• **Your task**
Pictures stay out; everything else in the records is to be copied exactly.

##### Input for this task #####

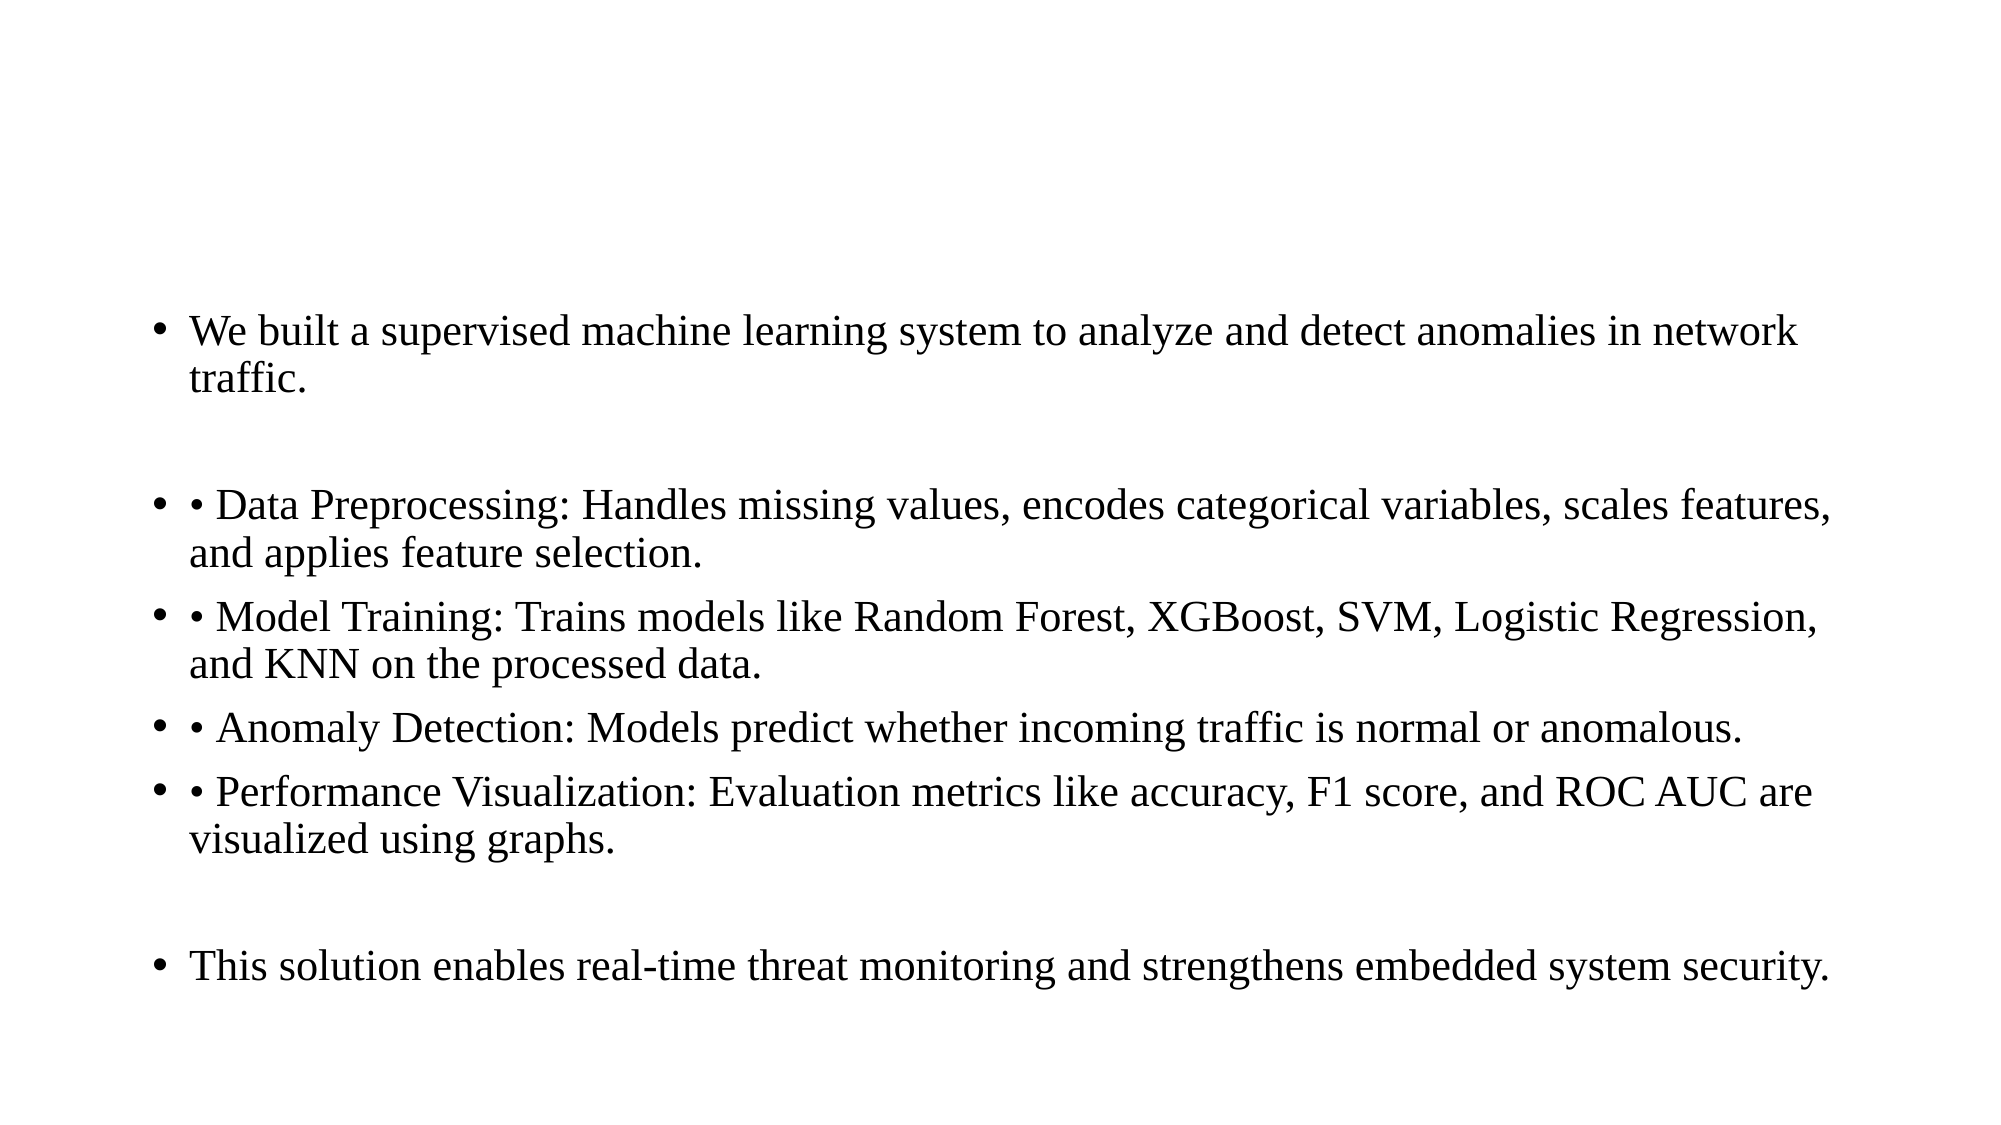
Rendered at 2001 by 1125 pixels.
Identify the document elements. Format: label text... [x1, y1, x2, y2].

list We built a supervised machine learning system to analyze and detect anomalies in network traffic. • Data Preprocessing: Handles missing values, encodes categorical variables, scales features, and applies feature selection. • Model Training: Trains models like Random Forest, XGBoost, SVM, Logistic Regression, and KNN on the processed data. • Anomaly Detection: Models predict whether incoming traffic is normal or anomalous. • Performance Visualization: Evaluation metrics like accuracy, F1 score, and ROC AUC are visualized using graphs. This solution enables real-time threat monitoring and strengthens embedded system security. [137, 299, 1863, 1014]
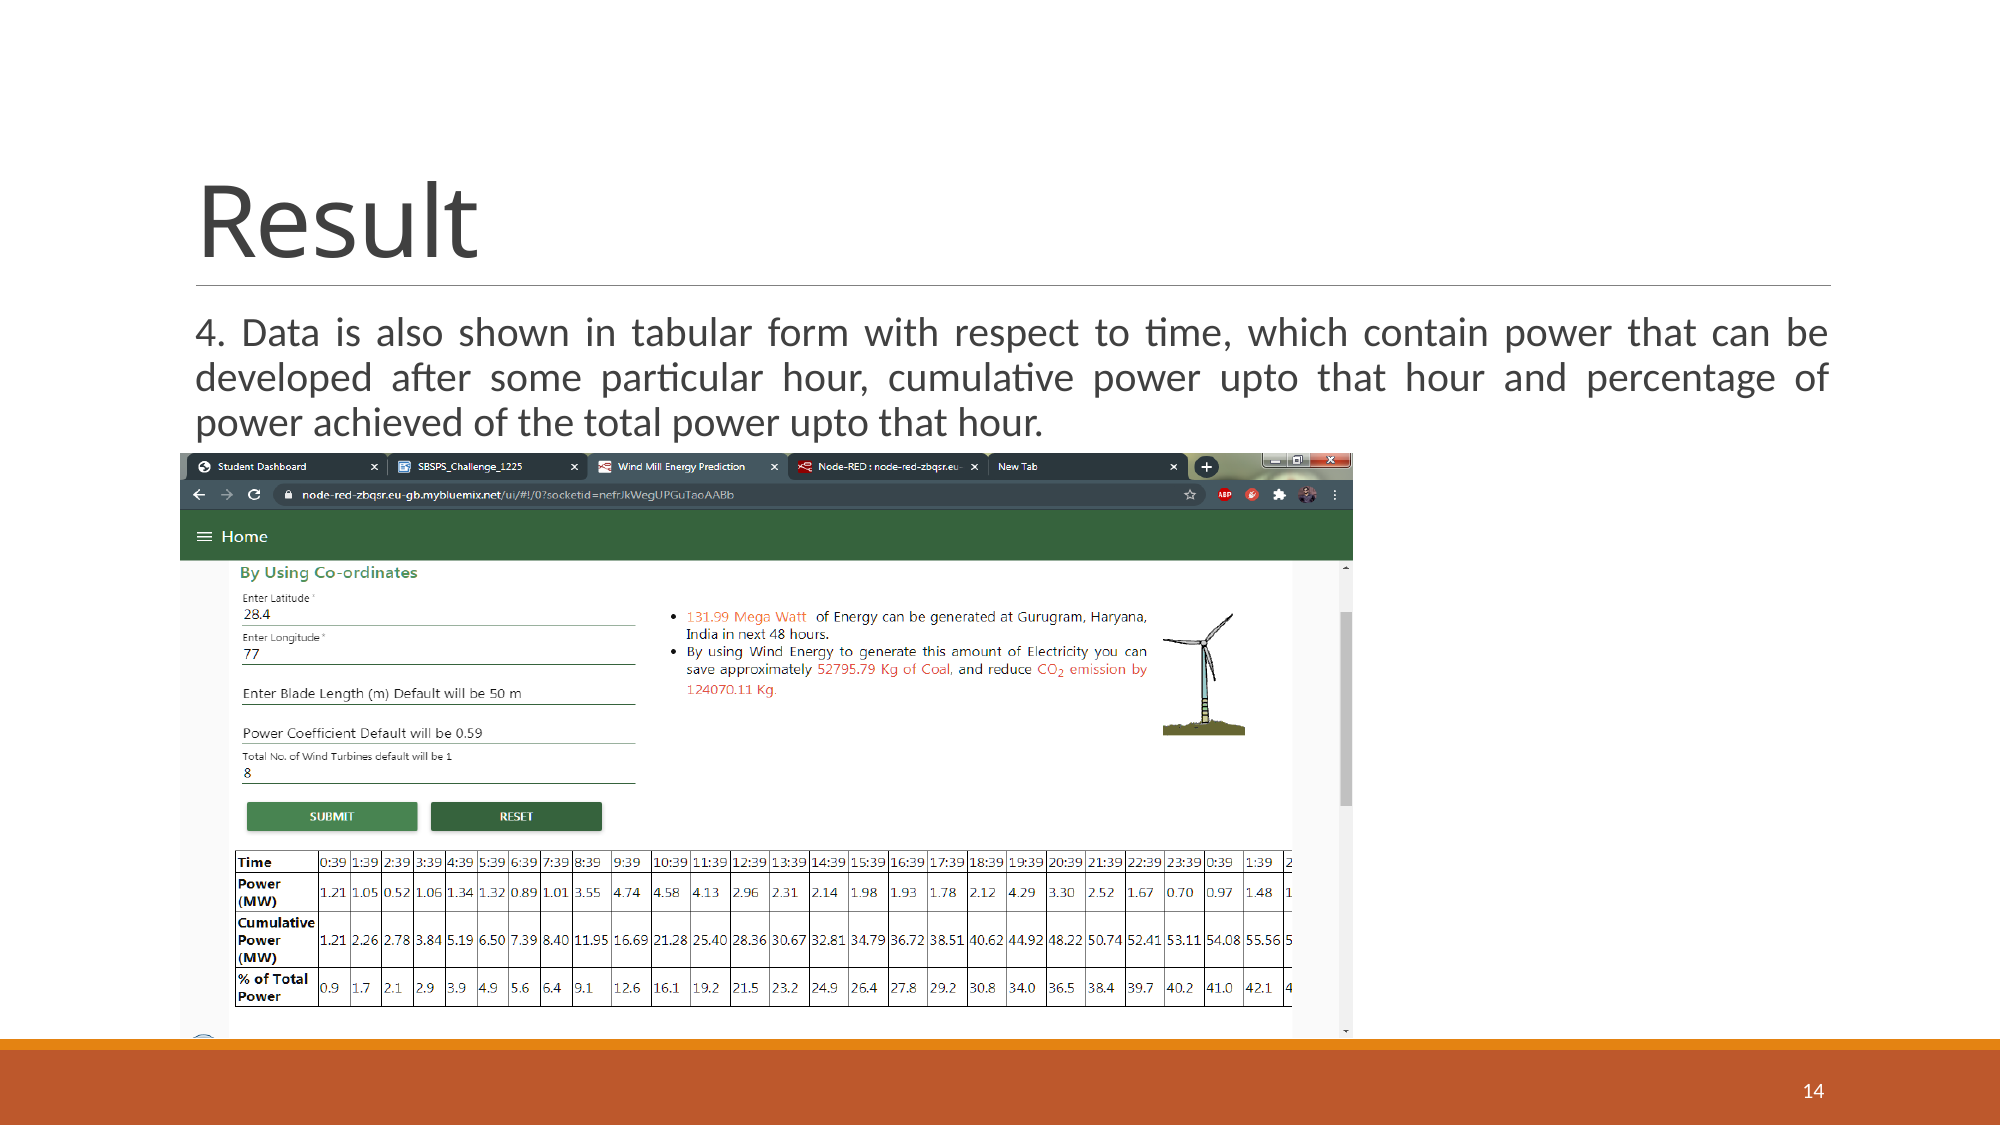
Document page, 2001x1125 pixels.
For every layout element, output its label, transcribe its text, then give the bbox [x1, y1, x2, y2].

picture [179, 453, 1353, 1038]
slide_number 14 [1624, 1059, 1840, 1120]
title Result [180, 47, 1830, 285]
list 4. Data is also shown in tabular form with respect to time, which contain power that can be developed after some particular hour, cumulative power upto that hour and percentage of power achieved of the total power upto that hour. [180, 302, 1830, 963]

#####

• **Response area**
Rendered at 2001 by 1125 pixels.
Identify the document elements. Format: label text... [x1, y1, x2, y2].

list We built a supervised machine learning system to analyze and detect anomalies in network traffic. • Data Preprocessing: Handles missing values, encodes categorical variables, scales features, and applies feature selection. • Model Training: Trains models like Random Forest, XGBoost, SVM, Logistic Regression, and KNN on the processed data. • Anomaly Detection: Models predict whether incoming traffic is normal or anomalous. • Performance Visualization: Evaluation metrics like accuracy, F1 score, and ROC AUC are visualized using graphs. This solution enables real-time threat monitoring and strengthens embedded system security. [137, 299, 1863, 1014]
Document page, 2001x1125 pixels.
For every layout element, output its label, transcribe its text, then give the bbox [x1, y1, x2, y2].

picture [179, 453, 1353, 1038]
slide_number 14 [1624, 1059, 1840, 1120]
title Result [180, 47, 1830, 285]
list 4. Data is also shown in tabular form with respect to time, which contain power that can be developed after some particular hour, cumulative power upto that hour and percentage of power achieved of the total power upto that hour. [180, 302, 1830, 963]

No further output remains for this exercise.